*** Exercise inputs ***
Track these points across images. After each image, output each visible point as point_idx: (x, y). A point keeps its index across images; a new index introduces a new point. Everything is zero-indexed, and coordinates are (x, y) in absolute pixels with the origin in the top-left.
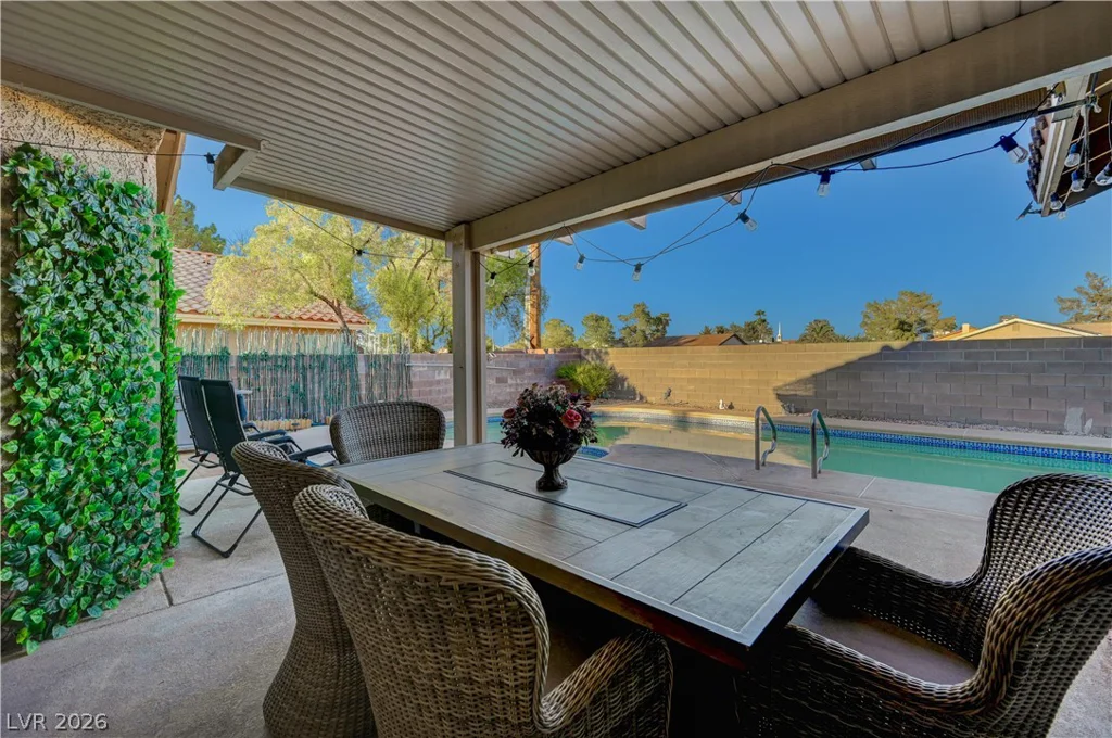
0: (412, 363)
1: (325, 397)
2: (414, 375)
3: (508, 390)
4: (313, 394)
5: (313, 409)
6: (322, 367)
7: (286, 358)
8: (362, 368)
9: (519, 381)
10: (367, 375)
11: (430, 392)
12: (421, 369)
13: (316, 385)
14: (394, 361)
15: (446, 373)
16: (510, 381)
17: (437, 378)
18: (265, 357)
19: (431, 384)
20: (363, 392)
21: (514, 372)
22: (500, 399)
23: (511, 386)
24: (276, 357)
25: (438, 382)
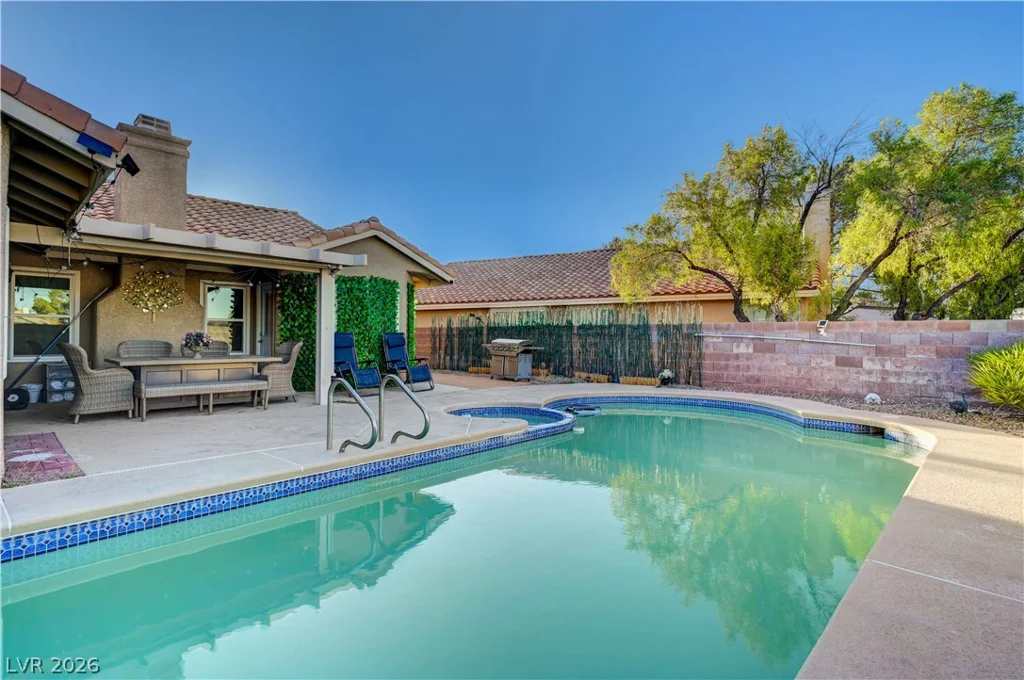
0: (705, 333)
1: (625, 360)
2: (707, 346)
3: (864, 378)
4: (616, 356)
5: (617, 370)
6: (623, 334)
7: (602, 327)
8: (655, 337)
9: (889, 366)
10: (659, 343)
11: (727, 367)
12: (715, 340)
13: (619, 350)
14: (685, 330)
15: (747, 346)
16: (867, 365)
17: (735, 351)
18: (591, 327)
19: (728, 358)
20: (656, 360)
21: (879, 351)
22: (847, 390)
23: (870, 372)
24: (596, 326)
25: (737, 357)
*** End of Exercise inputs ***
- _Problem to work on_
Print the records above exactly as they stand, but leave out the pictures.

- _Written response_
Track these points across images. After each image, output each visible point as point_idx: (x, y). A point keeps its index across images; a new index introduces a new point. Everything is zero-indexed, and coordinates are (x, y) in absolute pixels with the origin in the top-left.
0: (412, 363)
1: (325, 397)
2: (414, 375)
3: (508, 390)
4: (313, 394)
5: (313, 409)
6: (322, 367)
7: (286, 358)
8: (362, 368)
9: (519, 381)
10: (367, 375)
11: (430, 392)
12: (421, 369)
13: (316, 385)
14: (394, 361)
15: (446, 373)
16: (510, 381)
17: (437, 378)
18: (265, 357)
19: (431, 384)
20: (363, 392)
21: (514, 372)
22: (500, 399)
23: (511, 386)
24: (276, 357)
25: (438, 382)
0: (705, 333)
1: (625, 360)
2: (707, 346)
3: (864, 378)
4: (616, 356)
5: (617, 370)
6: (623, 334)
7: (602, 327)
8: (655, 337)
9: (889, 366)
10: (659, 343)
11: (727, 367)
12: (715, 340)
13: (619, 350)
14: (685, 330)
15: (747, 346)
16: (867, 365)
17: (735, 351)
18: (591, 327)
19: (728, 358)
20: (656, 360)
21: (879, 351)
22: (847, 390)
23: (870, 372)
24: (596, 326)
25: (737, 357)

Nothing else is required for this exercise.